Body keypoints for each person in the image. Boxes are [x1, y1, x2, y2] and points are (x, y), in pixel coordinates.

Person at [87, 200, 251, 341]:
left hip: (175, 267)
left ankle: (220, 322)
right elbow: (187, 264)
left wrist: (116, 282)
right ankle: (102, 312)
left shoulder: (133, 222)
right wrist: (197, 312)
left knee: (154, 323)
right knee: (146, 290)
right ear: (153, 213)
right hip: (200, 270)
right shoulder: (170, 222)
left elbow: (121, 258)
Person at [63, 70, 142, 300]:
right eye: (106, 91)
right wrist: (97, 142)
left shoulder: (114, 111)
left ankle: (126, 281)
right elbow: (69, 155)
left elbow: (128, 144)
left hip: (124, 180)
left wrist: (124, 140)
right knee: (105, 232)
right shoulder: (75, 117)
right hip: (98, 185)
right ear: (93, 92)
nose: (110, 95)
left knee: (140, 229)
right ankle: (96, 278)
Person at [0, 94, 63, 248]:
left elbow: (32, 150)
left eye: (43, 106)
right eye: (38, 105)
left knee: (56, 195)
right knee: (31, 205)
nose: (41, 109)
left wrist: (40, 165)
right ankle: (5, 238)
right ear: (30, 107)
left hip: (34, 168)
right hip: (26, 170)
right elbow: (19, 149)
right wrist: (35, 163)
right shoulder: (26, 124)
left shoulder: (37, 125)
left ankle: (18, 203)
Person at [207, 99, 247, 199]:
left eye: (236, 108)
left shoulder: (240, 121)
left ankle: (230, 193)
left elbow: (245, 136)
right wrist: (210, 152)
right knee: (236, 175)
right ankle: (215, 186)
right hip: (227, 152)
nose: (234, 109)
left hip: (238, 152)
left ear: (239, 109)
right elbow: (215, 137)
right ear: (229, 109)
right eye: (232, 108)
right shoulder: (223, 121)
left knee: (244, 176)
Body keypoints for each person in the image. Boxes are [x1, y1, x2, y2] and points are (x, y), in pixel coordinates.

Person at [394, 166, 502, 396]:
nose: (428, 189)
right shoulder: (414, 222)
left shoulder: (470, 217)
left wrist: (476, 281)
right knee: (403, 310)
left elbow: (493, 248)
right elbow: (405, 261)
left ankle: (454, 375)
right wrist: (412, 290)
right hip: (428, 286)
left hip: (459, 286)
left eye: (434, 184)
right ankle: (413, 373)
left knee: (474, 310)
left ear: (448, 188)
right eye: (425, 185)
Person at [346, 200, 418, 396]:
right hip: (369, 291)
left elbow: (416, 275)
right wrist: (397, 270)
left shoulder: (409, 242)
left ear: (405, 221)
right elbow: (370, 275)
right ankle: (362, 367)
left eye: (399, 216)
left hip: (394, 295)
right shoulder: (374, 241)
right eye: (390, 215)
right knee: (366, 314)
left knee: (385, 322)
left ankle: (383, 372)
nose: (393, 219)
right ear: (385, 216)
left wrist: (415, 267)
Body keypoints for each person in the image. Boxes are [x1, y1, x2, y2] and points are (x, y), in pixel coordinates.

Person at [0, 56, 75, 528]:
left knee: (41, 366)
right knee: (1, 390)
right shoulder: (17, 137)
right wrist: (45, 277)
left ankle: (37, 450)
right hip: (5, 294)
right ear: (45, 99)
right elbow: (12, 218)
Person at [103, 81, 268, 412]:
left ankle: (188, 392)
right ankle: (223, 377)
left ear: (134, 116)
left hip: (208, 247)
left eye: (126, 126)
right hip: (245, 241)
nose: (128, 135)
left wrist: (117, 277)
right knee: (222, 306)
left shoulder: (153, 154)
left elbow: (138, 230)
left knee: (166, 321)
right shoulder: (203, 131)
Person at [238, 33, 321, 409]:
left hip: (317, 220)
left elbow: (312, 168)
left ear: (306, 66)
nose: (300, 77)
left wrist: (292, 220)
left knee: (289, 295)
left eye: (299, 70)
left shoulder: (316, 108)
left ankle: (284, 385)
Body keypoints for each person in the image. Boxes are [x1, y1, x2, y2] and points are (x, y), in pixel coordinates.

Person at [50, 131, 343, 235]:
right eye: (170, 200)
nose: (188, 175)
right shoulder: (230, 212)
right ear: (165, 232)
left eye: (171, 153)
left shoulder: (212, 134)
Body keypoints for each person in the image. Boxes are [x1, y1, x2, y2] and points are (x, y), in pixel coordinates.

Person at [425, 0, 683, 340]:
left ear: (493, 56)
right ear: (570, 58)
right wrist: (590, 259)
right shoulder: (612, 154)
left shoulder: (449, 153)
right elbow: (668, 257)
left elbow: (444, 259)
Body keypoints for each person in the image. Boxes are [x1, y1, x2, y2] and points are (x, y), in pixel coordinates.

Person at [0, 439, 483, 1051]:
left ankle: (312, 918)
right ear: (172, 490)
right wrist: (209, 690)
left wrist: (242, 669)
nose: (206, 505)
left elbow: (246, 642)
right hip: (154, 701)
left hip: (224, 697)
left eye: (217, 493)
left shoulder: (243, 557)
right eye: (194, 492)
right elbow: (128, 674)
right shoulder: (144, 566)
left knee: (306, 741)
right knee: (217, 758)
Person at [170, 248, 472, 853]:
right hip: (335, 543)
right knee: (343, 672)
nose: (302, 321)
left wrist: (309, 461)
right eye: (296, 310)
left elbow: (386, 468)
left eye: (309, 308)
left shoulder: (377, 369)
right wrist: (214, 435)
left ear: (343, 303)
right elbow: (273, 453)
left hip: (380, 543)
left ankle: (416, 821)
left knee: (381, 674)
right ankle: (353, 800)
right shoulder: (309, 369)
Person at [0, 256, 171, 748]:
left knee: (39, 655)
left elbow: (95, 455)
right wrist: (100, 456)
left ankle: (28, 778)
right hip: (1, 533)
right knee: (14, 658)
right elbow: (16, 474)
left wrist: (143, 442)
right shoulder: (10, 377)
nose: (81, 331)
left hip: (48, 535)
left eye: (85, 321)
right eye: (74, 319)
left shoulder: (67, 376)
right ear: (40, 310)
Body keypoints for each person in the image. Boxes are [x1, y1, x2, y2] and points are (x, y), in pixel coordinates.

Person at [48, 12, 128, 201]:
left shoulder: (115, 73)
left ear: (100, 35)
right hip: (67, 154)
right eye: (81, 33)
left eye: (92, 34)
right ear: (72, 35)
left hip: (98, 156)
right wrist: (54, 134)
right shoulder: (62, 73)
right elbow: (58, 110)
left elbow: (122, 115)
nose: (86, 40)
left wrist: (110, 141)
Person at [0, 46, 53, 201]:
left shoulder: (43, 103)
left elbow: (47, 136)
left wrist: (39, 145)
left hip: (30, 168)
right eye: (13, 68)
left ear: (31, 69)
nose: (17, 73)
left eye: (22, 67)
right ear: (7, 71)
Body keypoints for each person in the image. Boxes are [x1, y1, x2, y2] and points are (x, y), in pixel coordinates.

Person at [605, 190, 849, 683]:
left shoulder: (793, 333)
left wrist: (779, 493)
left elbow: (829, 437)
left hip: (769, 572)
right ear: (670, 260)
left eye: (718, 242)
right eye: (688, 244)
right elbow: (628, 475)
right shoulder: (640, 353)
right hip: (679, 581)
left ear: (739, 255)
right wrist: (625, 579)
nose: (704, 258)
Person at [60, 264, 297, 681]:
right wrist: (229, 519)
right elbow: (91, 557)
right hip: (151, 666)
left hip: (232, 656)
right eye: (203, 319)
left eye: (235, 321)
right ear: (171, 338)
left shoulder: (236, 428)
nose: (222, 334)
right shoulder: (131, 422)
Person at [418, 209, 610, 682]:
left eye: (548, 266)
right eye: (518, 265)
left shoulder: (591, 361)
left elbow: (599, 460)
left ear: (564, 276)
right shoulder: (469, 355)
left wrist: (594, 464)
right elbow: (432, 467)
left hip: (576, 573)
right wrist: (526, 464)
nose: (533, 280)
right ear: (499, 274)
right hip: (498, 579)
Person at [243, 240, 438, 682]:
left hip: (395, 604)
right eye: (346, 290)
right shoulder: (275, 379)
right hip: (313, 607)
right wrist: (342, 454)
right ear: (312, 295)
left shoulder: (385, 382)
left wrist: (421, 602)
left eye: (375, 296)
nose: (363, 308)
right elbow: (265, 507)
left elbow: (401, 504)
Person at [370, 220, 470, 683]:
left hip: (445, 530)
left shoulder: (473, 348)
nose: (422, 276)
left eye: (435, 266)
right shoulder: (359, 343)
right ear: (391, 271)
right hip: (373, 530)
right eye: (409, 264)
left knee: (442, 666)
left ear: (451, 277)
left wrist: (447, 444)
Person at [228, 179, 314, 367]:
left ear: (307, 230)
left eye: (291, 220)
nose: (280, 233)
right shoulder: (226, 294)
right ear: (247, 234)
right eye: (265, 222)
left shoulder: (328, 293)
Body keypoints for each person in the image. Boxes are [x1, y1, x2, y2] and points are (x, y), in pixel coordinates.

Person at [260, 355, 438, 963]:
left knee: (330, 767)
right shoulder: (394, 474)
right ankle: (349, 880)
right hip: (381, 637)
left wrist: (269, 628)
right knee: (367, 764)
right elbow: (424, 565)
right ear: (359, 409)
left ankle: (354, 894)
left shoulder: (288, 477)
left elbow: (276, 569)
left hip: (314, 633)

○ ○ ○ ○ ○

§ **EXERCISE REQUIREMENTS**:
All that is wanted is a faithful reproduction of the line above with "right knee: (105, 232)", the line with "right shoulder: (223, 121)", and every line in between.

§ **EXERCISE RESULT**:
right knee: (105, 232)
right shoulder: (75, 117)
right hip: (98, 185)
right ear: (93, 92)
nose: (110, 95)
left knee: (140, 229)
right ankle: (96, 278)
Person at [0, 94, 63, 248]:
left elbow: (32, 150)
left eye: (43, 106)
right eye: (38, 105)
left knee: (56, 195)
right knee: (31, 205)
nose: (41, 109)
left wrist: (40, 165)
right ankle: (5, 238)
right ear: (30, 107)
left hip: (34, 168)
right hip: (26, 170)
right elbow: (19, 149)
right wrist: (35, 163)
right shoulder: (26, 124)
left shoulder: (37, 125)
left ankle: (18, 203)
Person at [207, 99, 247, 199]:
left eye: (236, 108)
left shoulder: (240, 121)
left ankle: (230, 193)
left elbow: (245, 136)
right wrist: (210, 152)
right knee: (236, 175)
right ankle: (215, 186)
right hip: (227, 152)
nose: (234, 109)
left hip: (238, 152)
left ear: (239, 109)
right elbow: (215, 137)
right ear: (229, 109)
right eye: (232, 108)
right shoulder: (223, 121)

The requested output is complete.